The Christmas pudding has been a fixture on British tables for centuries - even before Charles Dickens made such a pudding fuss in "A Christmas Carol" - but Americans can't seem to stomach the thought of the traditional U.K. holiday dessert.

Christmas pudding is basically a sloppy, booze-fueled fruit cake with some fat from a cow's kidneys thrown in.

"I know it sounds like a horrible thought but this is what makes it such an incredible delicacy," said celebrity chef Nigella Lawson.

You mix it up weeks or months in advance, allowing it to mature. Then on Christmas morning, the pudding sweats long and slow - and Brits can't get enough of it. Puddings made by celebrity chef Heston Blumenthal for the supermarket Waitrose sell out in a flash, and these puddings now can be found on eBay for insane price tags.

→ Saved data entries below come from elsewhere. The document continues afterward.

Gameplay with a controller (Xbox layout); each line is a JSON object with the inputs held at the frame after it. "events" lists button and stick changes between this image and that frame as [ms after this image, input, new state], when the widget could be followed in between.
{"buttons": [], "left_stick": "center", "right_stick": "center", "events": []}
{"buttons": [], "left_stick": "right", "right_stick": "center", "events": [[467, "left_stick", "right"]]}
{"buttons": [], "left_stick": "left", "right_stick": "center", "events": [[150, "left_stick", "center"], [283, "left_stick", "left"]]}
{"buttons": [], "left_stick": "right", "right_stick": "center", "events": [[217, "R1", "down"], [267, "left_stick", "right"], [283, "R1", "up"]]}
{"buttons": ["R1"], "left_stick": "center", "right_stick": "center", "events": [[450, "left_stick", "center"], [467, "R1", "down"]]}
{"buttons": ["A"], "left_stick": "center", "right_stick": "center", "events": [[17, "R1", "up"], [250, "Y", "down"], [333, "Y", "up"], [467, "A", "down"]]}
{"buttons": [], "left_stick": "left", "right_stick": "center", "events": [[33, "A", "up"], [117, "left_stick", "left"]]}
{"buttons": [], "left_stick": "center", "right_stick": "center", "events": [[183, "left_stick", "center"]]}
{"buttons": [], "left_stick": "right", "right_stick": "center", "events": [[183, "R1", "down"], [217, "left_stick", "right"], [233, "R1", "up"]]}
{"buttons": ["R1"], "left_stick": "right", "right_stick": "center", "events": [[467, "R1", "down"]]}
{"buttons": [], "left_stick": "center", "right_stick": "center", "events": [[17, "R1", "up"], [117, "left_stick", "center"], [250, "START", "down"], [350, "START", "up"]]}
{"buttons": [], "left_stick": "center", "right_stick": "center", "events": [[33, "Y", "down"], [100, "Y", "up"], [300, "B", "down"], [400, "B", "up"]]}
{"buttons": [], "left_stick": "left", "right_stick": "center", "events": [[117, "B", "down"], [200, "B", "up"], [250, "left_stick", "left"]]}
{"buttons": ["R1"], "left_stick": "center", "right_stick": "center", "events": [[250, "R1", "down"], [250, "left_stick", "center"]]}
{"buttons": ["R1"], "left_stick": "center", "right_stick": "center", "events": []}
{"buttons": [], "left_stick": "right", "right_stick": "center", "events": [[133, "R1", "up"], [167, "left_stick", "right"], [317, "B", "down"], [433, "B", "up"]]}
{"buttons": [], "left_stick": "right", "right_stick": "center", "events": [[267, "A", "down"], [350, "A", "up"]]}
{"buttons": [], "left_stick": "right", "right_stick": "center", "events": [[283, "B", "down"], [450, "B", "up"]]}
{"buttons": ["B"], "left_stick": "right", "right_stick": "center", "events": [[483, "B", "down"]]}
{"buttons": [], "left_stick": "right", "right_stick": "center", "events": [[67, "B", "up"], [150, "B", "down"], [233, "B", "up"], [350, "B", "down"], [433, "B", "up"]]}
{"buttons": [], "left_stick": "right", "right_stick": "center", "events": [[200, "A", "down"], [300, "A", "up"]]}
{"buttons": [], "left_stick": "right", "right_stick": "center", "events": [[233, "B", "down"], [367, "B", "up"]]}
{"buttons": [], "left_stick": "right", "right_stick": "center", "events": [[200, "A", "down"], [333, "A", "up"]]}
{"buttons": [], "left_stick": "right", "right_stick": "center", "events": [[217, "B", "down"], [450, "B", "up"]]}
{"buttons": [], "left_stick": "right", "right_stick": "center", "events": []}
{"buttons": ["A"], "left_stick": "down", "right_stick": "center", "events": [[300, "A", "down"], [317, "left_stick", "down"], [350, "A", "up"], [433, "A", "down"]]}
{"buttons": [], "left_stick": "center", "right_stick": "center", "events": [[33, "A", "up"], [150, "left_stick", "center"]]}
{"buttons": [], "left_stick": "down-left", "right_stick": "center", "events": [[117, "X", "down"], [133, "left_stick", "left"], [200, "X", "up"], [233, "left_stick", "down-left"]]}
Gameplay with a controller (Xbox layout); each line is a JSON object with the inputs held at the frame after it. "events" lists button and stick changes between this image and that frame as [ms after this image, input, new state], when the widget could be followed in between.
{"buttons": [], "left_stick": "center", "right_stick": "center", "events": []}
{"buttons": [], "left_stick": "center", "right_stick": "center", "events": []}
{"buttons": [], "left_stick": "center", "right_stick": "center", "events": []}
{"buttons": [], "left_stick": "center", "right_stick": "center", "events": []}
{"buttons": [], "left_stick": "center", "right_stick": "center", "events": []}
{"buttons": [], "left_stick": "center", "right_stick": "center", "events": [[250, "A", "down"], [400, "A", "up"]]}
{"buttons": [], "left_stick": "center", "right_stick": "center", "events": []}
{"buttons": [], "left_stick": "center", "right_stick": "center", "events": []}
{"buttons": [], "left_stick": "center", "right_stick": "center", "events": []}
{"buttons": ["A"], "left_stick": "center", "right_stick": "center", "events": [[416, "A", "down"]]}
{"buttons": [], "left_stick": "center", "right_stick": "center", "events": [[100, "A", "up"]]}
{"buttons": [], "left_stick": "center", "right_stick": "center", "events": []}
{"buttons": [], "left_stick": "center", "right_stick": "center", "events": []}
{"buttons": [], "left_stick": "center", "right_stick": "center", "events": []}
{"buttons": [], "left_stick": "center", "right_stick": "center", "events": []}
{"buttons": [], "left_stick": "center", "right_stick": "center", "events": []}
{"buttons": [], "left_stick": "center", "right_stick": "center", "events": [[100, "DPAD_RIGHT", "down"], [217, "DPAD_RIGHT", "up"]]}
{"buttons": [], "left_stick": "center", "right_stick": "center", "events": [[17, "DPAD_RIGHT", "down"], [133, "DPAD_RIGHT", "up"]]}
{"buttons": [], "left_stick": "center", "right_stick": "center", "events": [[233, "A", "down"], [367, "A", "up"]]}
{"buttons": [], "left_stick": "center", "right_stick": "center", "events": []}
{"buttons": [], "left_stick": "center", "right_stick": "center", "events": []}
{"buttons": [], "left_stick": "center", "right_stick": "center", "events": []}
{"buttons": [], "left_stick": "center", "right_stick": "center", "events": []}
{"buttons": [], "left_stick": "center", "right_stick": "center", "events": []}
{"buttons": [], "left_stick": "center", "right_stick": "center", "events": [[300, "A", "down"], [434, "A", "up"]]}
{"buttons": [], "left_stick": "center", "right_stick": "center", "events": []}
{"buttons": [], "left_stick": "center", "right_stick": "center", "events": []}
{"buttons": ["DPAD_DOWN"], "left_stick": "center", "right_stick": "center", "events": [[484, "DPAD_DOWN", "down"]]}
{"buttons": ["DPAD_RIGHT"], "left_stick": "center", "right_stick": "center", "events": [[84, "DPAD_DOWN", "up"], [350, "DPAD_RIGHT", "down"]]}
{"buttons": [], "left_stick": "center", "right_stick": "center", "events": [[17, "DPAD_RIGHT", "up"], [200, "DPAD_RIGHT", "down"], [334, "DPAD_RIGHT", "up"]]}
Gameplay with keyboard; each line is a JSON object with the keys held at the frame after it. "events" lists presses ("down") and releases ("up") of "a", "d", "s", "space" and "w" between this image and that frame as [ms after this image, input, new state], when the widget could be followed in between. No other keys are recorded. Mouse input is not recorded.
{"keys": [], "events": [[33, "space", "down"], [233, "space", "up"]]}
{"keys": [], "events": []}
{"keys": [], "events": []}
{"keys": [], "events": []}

At Fortnum and Mason, a high-end grocery and food supplier to Queen Elizabeth II, Christmas puddings fly off the shelves at $60 a pop.

"We actually do keep our puddings for a year, two years, and they're still absolutely wonderful puddings," said Jonathan Miller, a buyer for Fortnum and Mason. "Arguably. they're more interesting."

But those puddings that are up to two years old are kept for research, Fortnum and Mason added.

But while there's a big market for Christmas puddings in the U.K., there's not much of an export market. The Brits have invented and exported the television, the steam engine, penicillin, soccer, the jet engine, Viagra, the "World Wide Web" and, of course, English, but no one else seems to want our Christmas pudding.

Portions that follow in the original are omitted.